Search Engine Positioning

Making Your Site Web Crawler Friendly

Posted on | April 1, 2005 | No Comments

If you’ve been reading up on search engine optimization, you know how important it is for your site to be “web crawler friendly”, which is another way of saying “search engine friendly”.

But what does it really mean and how can you achieve it? This article will look at ways to improve your site in the eyes of the engines and their little envoys, the web crawlers.

What Web Crawlers Do

Web crawlers, or search engine spiders, visit sites all over the web, following their internal links and “reading” each page. Everything they find goes back to their search engine’s index, a big catalog that holds a copy of every webpage that’s been web crawled. Whenever a website is changed – say some new information is added – the web crawlers will revisit (once every few weeks or months) and send an update to the index. This “indexing” is the first part of the process.

Next, the search engine goes to work sorting through all these pages to establish their relevance for a given search query. This process determines the site’s ranking, in other words how highly it appears in search engine results pages (SERPs).

So you can see there is a direct relationship between the information that gets web crawled and your site’s eventual ranking. Having a web crawler friendly site can make the difference between a top 10 ranking and being buried on page 28 of the SERPs.

Is Your Site Web Crawler “Readable”?

There are many aspects of your webpages you can change in order to make them more friendly to the web crawlers.

Keywords

Selecting the right keyword phrases – the ones your target market is most likely to use when searching for the products you sell – is an artform unto itself. You can learn more about keyword research here.

For the purposes of this article, let’s just say that the keywords you select and put in your meta tags, your on-page content, and in your incoming links will play a big role in how the engines index and rank your site… so choose wisely!

Meta Tags

If you want the web crawlers to come crawling to your door, put your top keyword phrases in your title tag, description tag, and (optionally) in your keyword tag. These days, few web crawlers bother reading the keyword tag so its importance has diminished, but the title tag is highly revered by all search engines and should contain your top one or two keyword terms.

The description tag is shown in the search results returned by some engines, so it needs to be written like a mini-advertisement for human readers as well as optimized for web crawler action.

Content

The content of a website has become so important to the search engines that very often the first job an SEO tackles, right after selecting keywords, is ensuring the text of each page is optimized… in other words, the copy has been skillfully peppered with the selected keyword terms.

Search engines count keywords in content, giving them a convenient tool (one among many) to help them match a webpage with a search query. (Learn more about content optimization.)

Behind the Scenes

Factors hidden in your site’s HTML code can block web crawlers, so any SEO professional worth his/her salt will check your code to make sure it’s accessible.
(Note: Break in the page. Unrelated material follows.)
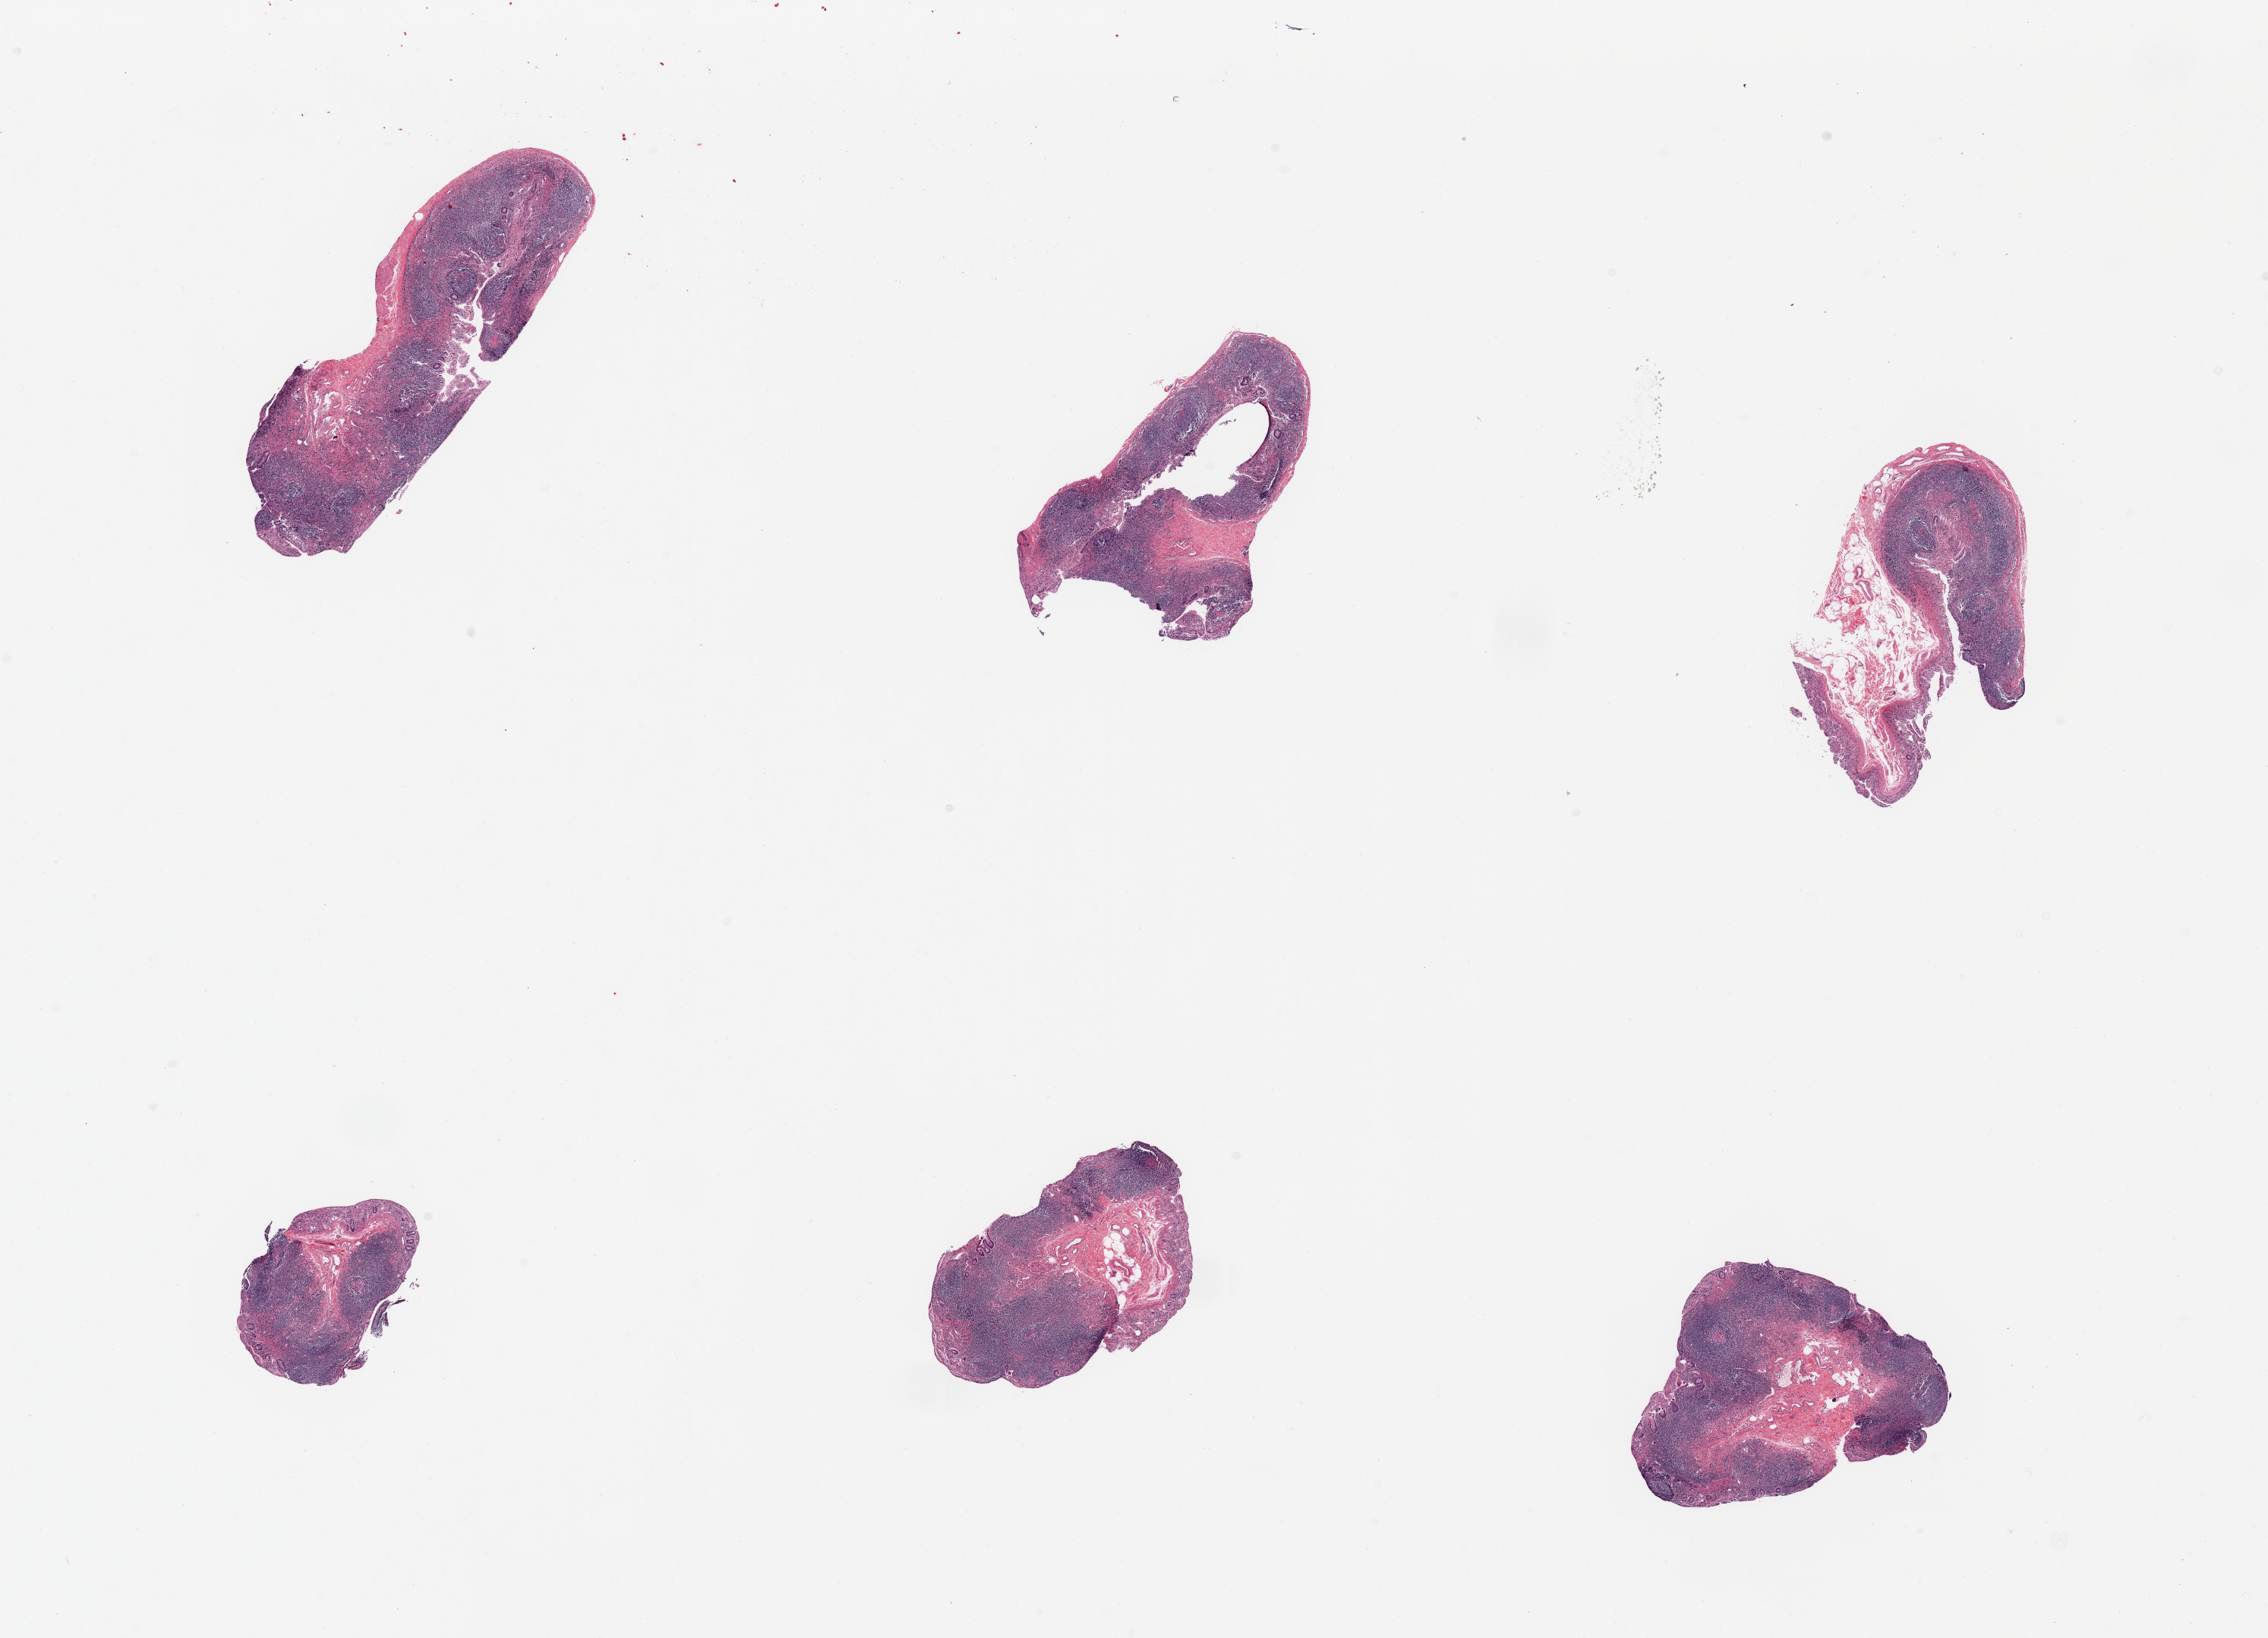
Digitized H&E-stained section, brightfield — whole scanned area (about 23.6 x 17.1 mm, acquisition: 20x scan) shown as a low-resolution overview, PAXgene-fixed paraffin-embedded (PFPE) section, sampled site (target tissue): ileum, donor tissue sample. Male donor.
Review note (as recorded): 6 pieces; all include abundant lymphoid tissue.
They will look for impediments such as flash-based programs, dynamic databases, frames or text embedded in graphics, all of which can render a site less web crawler friendly.

Responsible SEOs will also remove any spammy tricks they find in your code and discourage you from using dubious tactics such as invisible text loaded with keywords. These short-term fixes can have long term negative consequences when the search engines catch up with you.
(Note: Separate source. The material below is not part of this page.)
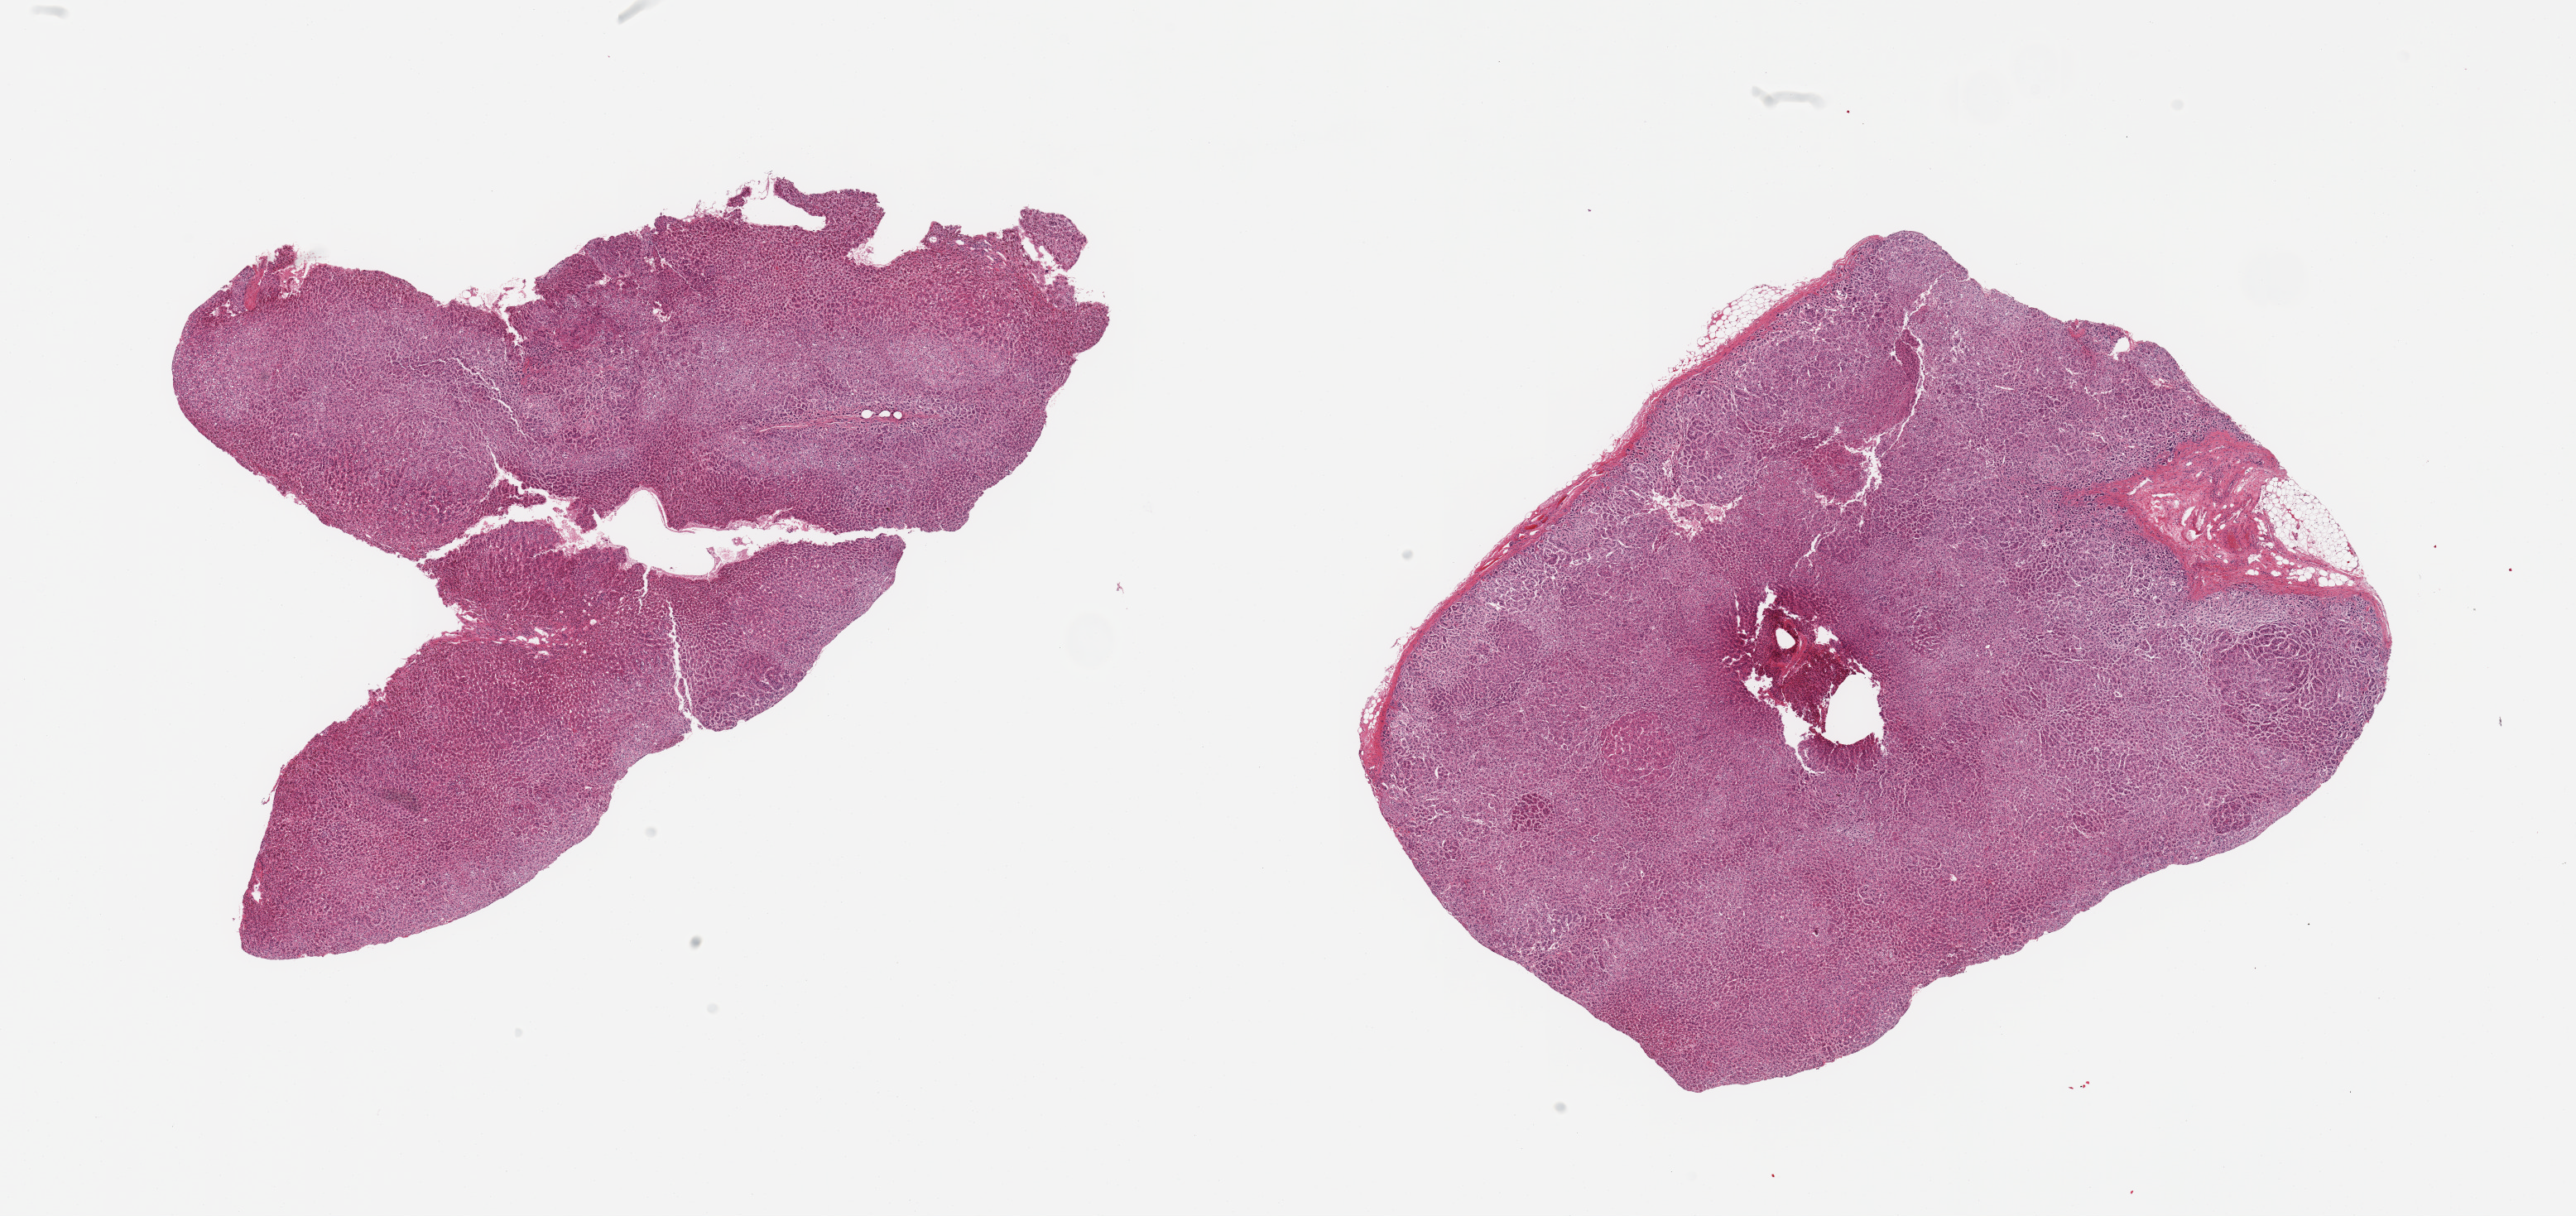
Digitized H&E-stained section — a low-resolution overview of the entire scanned area, about 24.6 x 11.6 mm, PAXgene-fixed, paraffin-embedded tissue, section of adrenal gland (target tissue), tissue donor sample. Donor: male.
Pathologist's review note for this sample: 2 pieces, all cortex, trace adherent fat.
These days, many SEOs also encourage the use of site maps to help the web crawlers navigate from your home page to your inside pages – especially important if your menus don’t use text links.

Off-page Factors

This includes things like link popularity and click-throughs. Search engines analyze how pages link to each other and gage the importance of a linking page as a factor in determining your rankings.

And lately the engines have become increasingly adept at filtering out linking strategies they deem suspicious or artificial. Your best bet is one-way, unpaid links from high-ranking sites related to yours… in other words, relevant and important sites.

In fact, the engines are so obsessed with “importance” they even monitor click-throughs, dropping the ranking of pages that don’t get a lot of visitors and promoting pages that do… just one more way in which your site is rewarded or punished depending on its search engine traffic.

Summing Up

Since the search engines change their criteria on a regular basis, what constitutes web crawler friendliness today may be somewhat different tomorrow.

But there are some time-honored optimization strategies you can depend on:  having clean HTML code with no tricks; using good keywords in the right places; and building link popularity from related sites with high rankings… these will always work in your favor.